*Records supplied*.

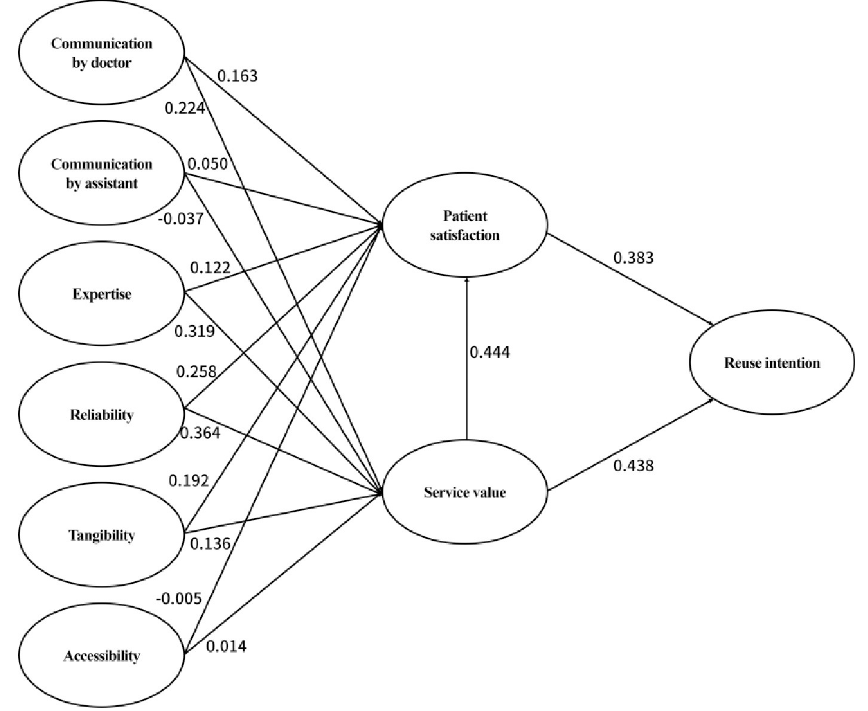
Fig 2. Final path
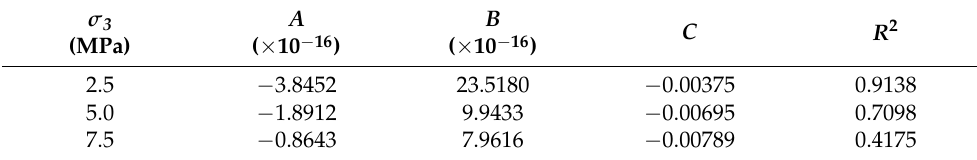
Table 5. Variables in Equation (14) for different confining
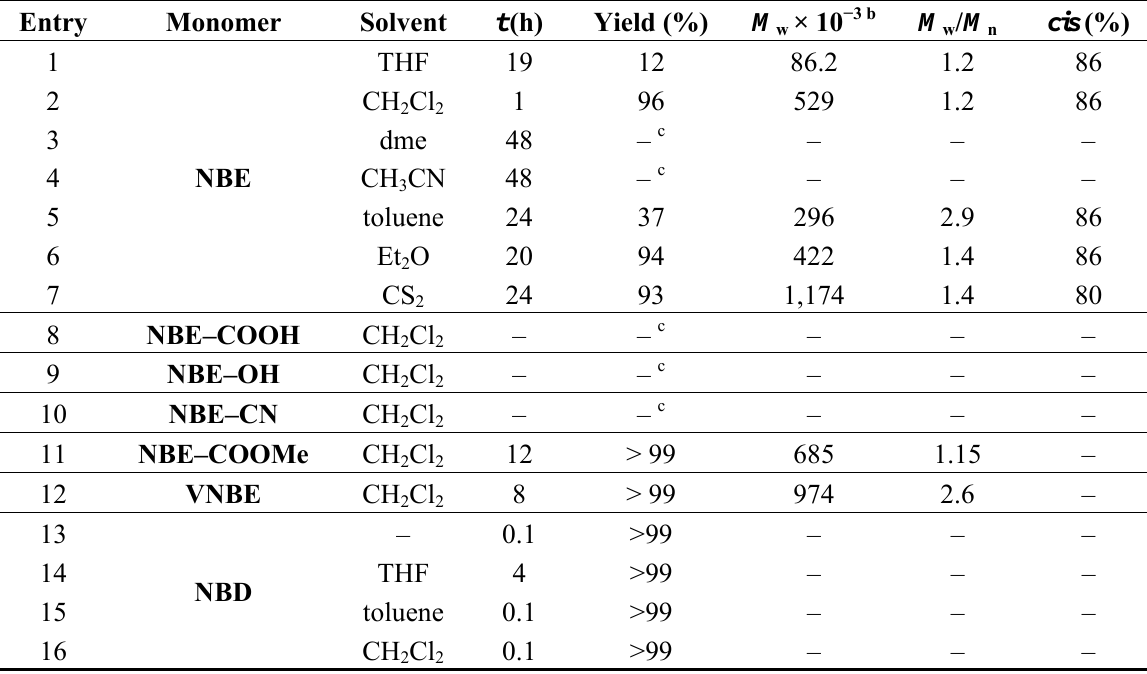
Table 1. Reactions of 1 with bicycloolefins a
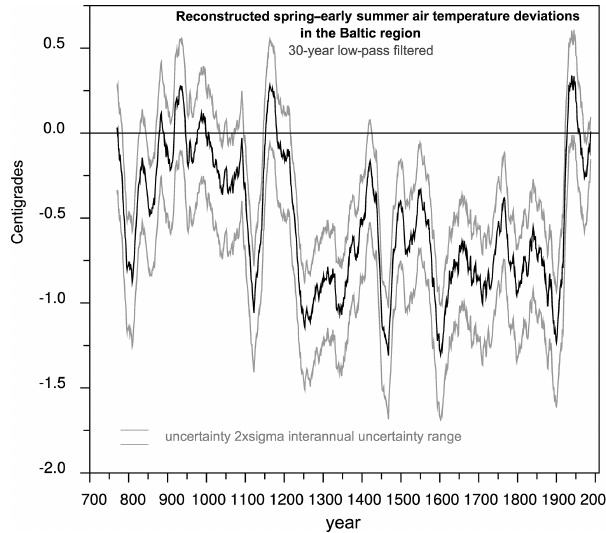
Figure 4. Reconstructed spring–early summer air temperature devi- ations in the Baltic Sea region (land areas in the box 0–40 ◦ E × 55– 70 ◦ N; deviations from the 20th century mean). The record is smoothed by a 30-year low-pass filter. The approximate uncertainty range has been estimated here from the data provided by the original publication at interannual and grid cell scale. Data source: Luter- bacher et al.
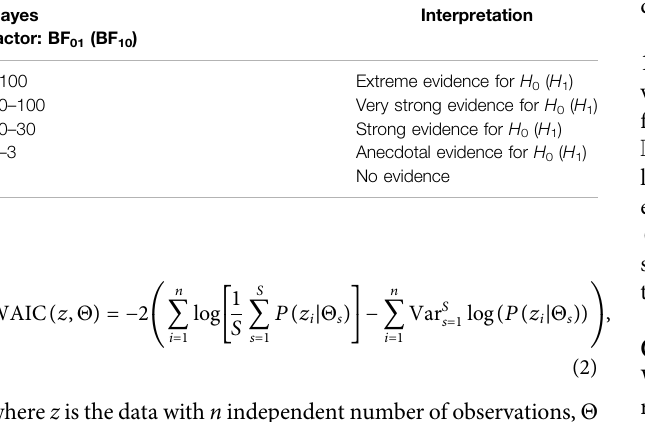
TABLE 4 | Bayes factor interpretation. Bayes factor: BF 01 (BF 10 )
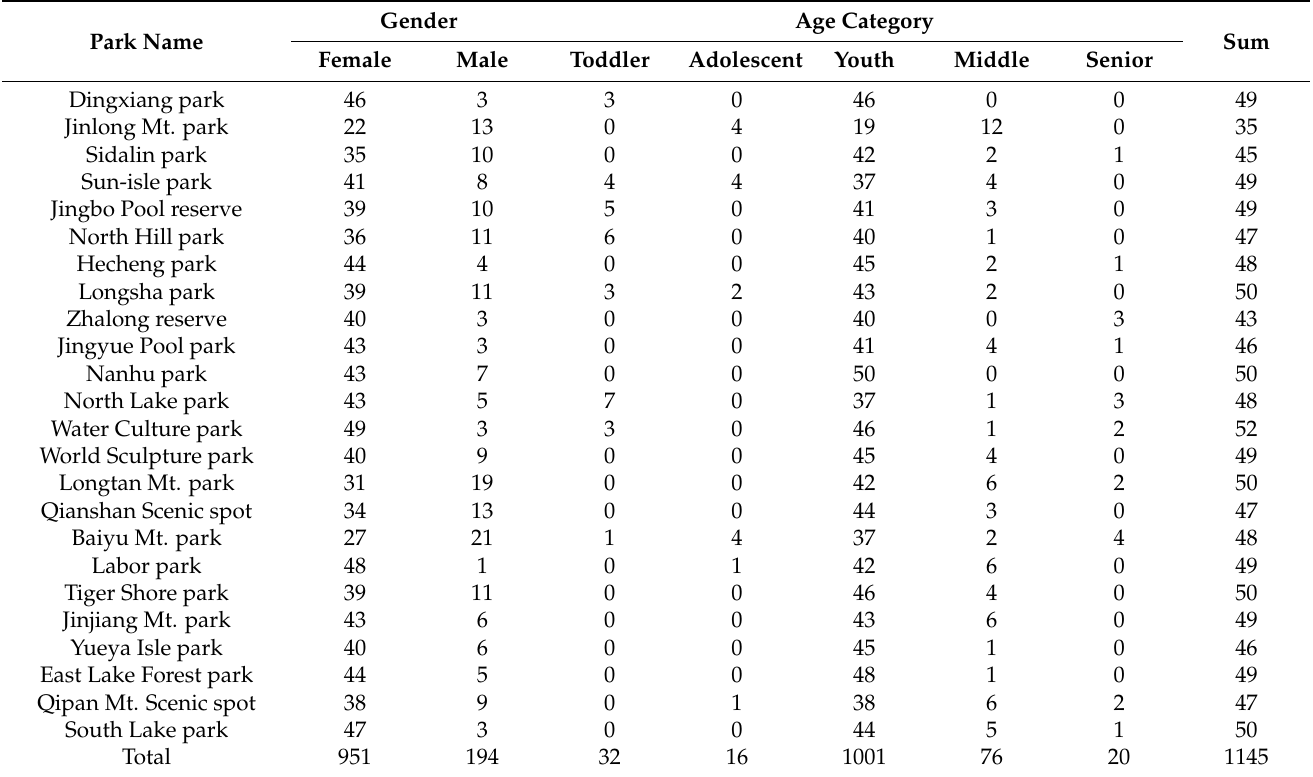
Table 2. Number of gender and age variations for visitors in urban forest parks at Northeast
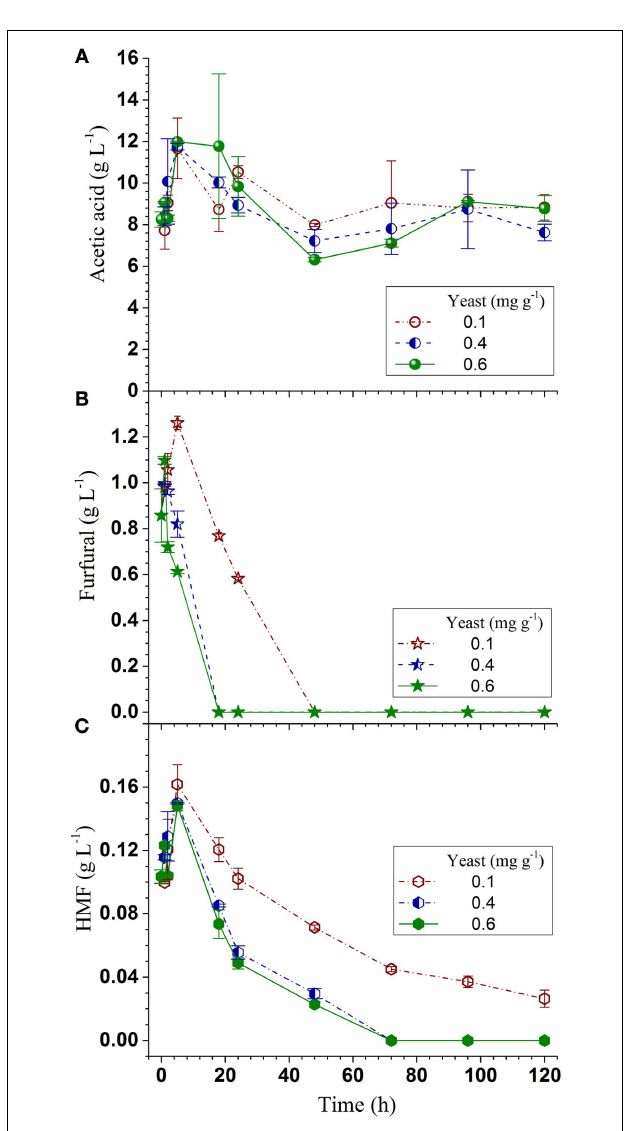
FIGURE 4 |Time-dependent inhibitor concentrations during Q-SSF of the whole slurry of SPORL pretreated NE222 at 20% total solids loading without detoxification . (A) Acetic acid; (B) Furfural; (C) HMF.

*What the task requires*. Set down the whole listing exactly as given, except for the pictures.

*Task result*.
Fig 2. Final path
Table 5. Variables in Equation (14) for different confining
Table 1. Reactions of 1 with bicycloolefins a
Figure 4. Reconstructed spring–early summer air temperature devi- ations in the Baltic Sea region (land areas in the box 0–40 ◦ E × 55– 70 ◦ N; deviations from the 20th century mean). The record is smoothed by a 30-year low-pass filter. The approximate uncertainty range has been estimated here from the data provided by the original publication at interannual and grid cell scale. Data source: Luter- bacher et al.
TABLE 4 | Bayes factor interpretation. Bayes factor: BF 01 (BF 10 )
Table 2. Number of gender and age variations for visitors in urban forest parks at Northeast
FIGURE 4 |Time-dependent inhibitor concentrations during Q-SSF of the whole slurry of SPORL pretreated NE222 at 20% total solids loading without detoxification . (A) Acetic acid; (B) Furfural; (C) HMF.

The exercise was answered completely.